### DIRECTIONS:
Of the entries below, return only those lines from the line with "##### 规则1|规则2" to the line with "###### 开头的空字符", exactly, both included.

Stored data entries
________
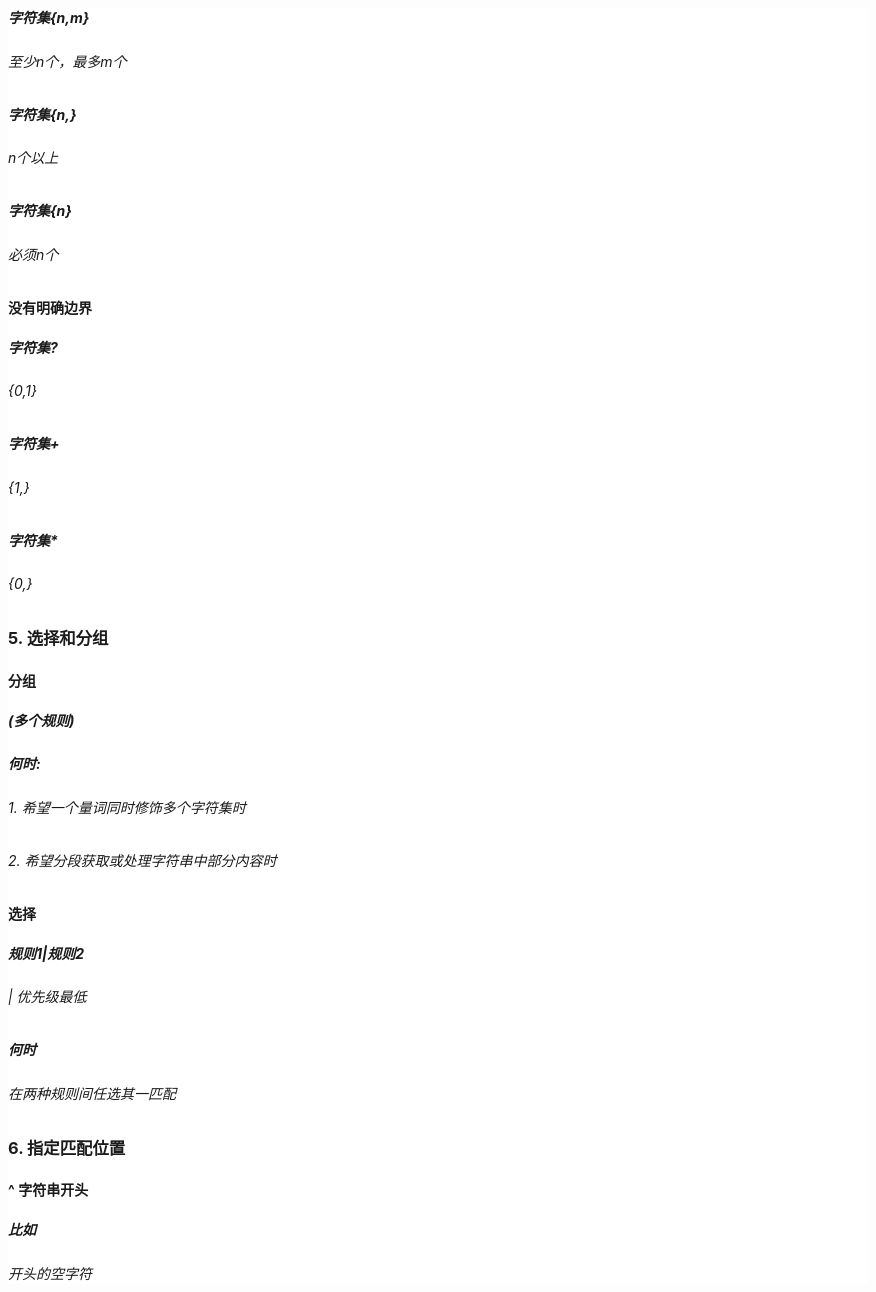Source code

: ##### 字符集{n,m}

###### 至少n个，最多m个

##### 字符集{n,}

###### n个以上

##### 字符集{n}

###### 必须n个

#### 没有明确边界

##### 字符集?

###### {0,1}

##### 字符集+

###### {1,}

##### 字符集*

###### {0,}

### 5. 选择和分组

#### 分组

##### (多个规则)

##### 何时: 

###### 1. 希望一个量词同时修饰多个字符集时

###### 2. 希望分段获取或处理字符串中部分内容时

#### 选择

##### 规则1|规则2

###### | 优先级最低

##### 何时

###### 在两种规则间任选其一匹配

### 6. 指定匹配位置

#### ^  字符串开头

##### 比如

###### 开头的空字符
________
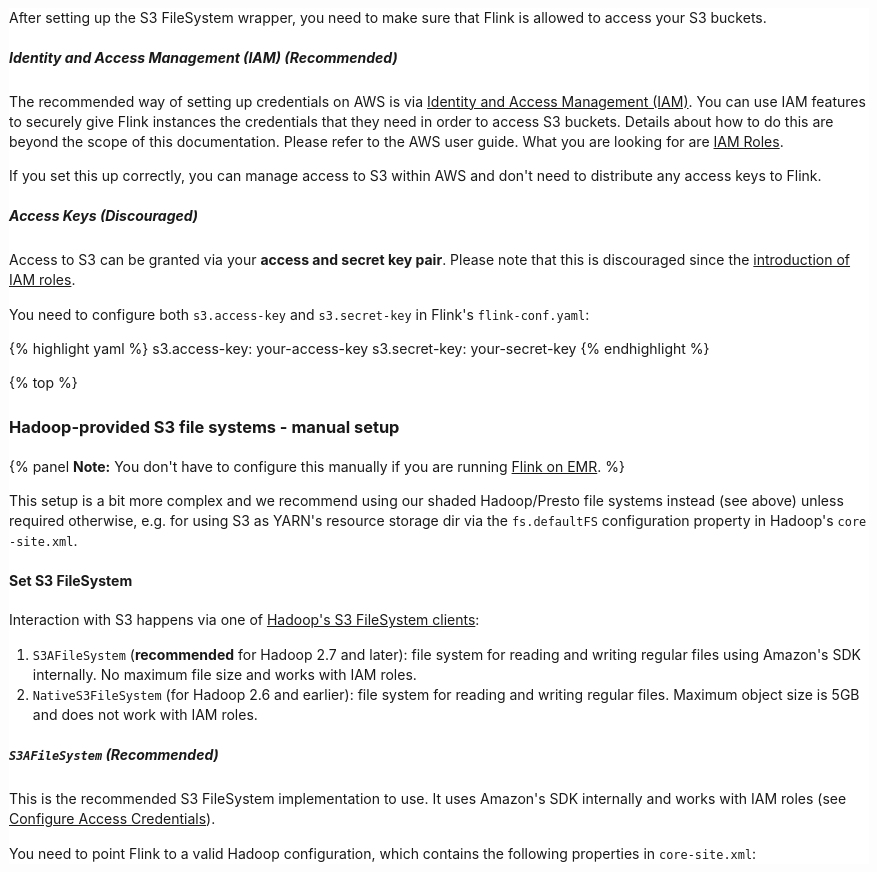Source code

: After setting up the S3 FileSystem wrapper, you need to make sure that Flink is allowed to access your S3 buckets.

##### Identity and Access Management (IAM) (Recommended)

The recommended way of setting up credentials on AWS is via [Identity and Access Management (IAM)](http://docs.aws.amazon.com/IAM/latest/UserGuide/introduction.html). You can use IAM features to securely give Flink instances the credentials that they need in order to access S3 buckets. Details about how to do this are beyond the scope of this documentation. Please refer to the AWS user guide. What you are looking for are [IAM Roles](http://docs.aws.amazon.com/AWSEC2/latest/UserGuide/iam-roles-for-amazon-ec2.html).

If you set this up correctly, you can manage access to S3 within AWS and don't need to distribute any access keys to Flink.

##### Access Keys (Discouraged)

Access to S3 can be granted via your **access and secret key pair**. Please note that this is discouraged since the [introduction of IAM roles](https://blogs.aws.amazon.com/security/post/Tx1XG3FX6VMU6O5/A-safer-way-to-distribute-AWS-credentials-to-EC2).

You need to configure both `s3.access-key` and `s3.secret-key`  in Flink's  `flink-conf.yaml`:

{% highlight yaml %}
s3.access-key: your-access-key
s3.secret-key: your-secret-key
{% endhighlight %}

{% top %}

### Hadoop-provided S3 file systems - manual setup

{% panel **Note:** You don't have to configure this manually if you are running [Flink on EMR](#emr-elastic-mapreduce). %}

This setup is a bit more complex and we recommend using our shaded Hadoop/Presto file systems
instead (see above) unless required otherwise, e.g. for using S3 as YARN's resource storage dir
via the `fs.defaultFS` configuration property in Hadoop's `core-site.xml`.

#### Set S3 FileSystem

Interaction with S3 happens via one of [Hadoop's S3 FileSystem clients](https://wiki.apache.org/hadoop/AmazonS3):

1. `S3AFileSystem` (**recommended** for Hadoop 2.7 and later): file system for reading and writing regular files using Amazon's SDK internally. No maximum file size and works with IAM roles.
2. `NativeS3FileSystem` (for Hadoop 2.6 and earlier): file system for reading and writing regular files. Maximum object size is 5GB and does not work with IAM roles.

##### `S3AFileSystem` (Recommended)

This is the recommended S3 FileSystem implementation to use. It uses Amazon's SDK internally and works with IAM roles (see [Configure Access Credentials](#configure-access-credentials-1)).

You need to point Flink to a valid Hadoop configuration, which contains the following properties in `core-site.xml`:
________
### WRITTEN RESPONSE:
##### 规则1|规则2

###### | 优先级最低

##### 何时

###### 在两种规则间任选其一匹配

### 6. 指定匹配位置

#### ^  字符串开头

##### 比如

###### 开头的空字符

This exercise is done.